The heroism shown by ordinary Soviets in response to the encirclement of Leningrad didn't just occur within the city; the ingenious ice road across the frozen Lake Ladoga allowed convoys of trucks to ferry supplies past the siege lines in the face of German bombardment and the constant risk of the heavily-laden vehicles breaking through the ice and carrying their drivers to a cold, deep death at the bottom of the lake. Likewise, attempts were made to secure a bridgehead on the southern bank of the River Neva which could break the siege and open up a supply corridor to the rest of the USSR. This bridgehead was called the Nevsky Pyatochok, a strip of land three kilometres long and one kilometre wide. Over the course of two and a half years, under a constant storm of shelling and sniper fire, nearly half a million men died on that narrow patch of riverbank; unidentifiable skeletal remains still routinely emerge from the ground to this day, along with the personal belongings of long-dead frontoviks. One water flask recovered there in the last decade was engraved as an 18th birthday present to its owner, Viktor Krovlin, on 29th September 1941. Krovlin's entire brigade was wiped out over the following month. In October 1941, nurse Elena Svetkova established a medical station on Nevsky Pyatochok to attend to the constant flood of wounded troops; most could not be saved. Of the very few who made it back across the river to receive proper medical attention, one was a young marine named Vladimir Putin. That marine would go on to have a son whose hobbies included fly-fishing and intensely homophobic legislation. The accidents of history.

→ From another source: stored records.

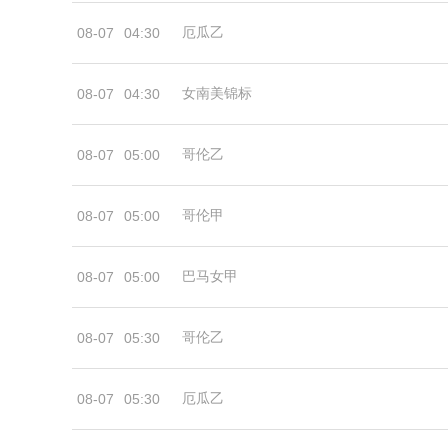
厄瓜乙
08-07
04:30
女南美锦标
08-07
04:30
哥伦乙
08-07
05:00
哥伦甲
08-07
05:00
巴马女甲
08-07
05:00
哥伦乙
08-07
05:30
厄瓜乙
08-07
05:30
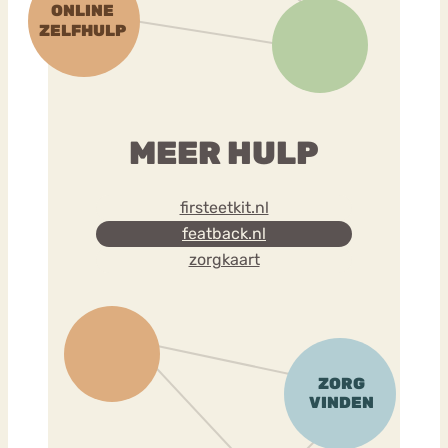
MEER HULP
firsteetkit.nl
featback.nl
zorgkaart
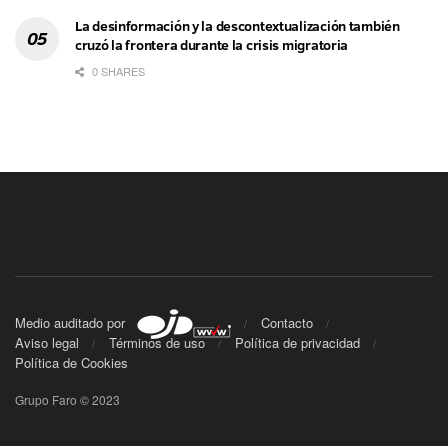
La desinformación y la descontextualización también
cruzó la frontera durante la crisis migratoria
0 SHARES
Medio auditado por
Contacto
Aviso legal
Términos de uso
Política de privacidad
Política de Cookies
Grupo Faro © 2023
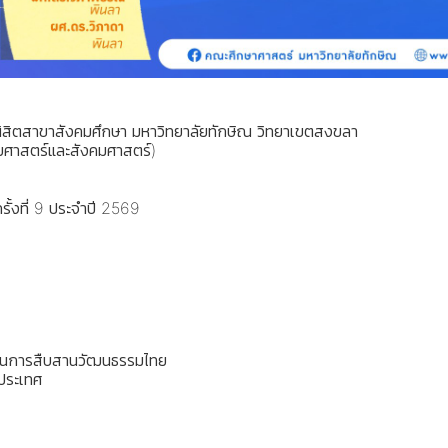
ิสิตสาขาสังคมศึกษา มหาวิทยาลัยทักษิณ วิทยาเขตสงขลา
ยศาสตร์และสังคมศาสตร์)
ั้งที่ 9 ประจำปี 2569
ในการสืบสานวัฒนธรรมไทย
วประเทศ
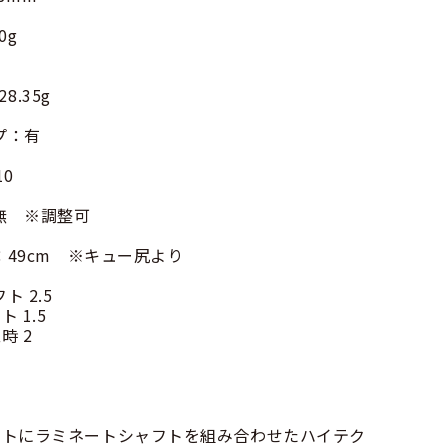
0g
8.35g
プ：有
10
：無 ※調整可
：49cm ※キュー尻より
ト 2.5
.5
2
ットにラミネートシャフトを組み合わせたハイテク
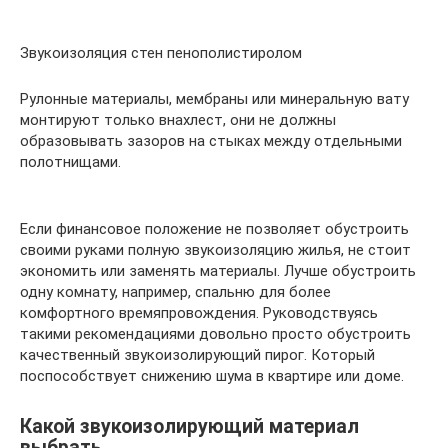
Звукоизоляция стен пенополистиролом
Рулонные материалы, мембраны или минеральную вату
монтируют только внахлест, они не должны
образовывать зазоров на стыках между отдельными
полотнищами.
Если финансовое положение не позволяет обустроить
своими руками полную звукоизоляцию жилья, не стоит
экономить или заменять материалы. Лучше обустроить
одну комнату, например, спальню для более
комфортного времяпровождения. Руководствуясь
такими рекомендациями довольно просто обустроить
качественный звукоизолирующий пирог. Который
поспособствует снижению шума в квартире или доме.
Какой звукоизолирующий материал
выбрать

The corridor was eventually established, the siege eventually lifted. Even now, you can see the seventy-year-old signs on Nevsky Prospekt in St Petersburg warning you that the northern side of the street is the one most exposed to shellfire. So take a few moments from your day to acknowledge that this human tragedy really happened, all those years ago. If you ignore it, if you sweep it under the carpet, you relegate the warm, dangerous, kind, terrifying, inspirational humanity of all those who lived through it to the status of a statistic.

And on that day, the war will finally have been lost.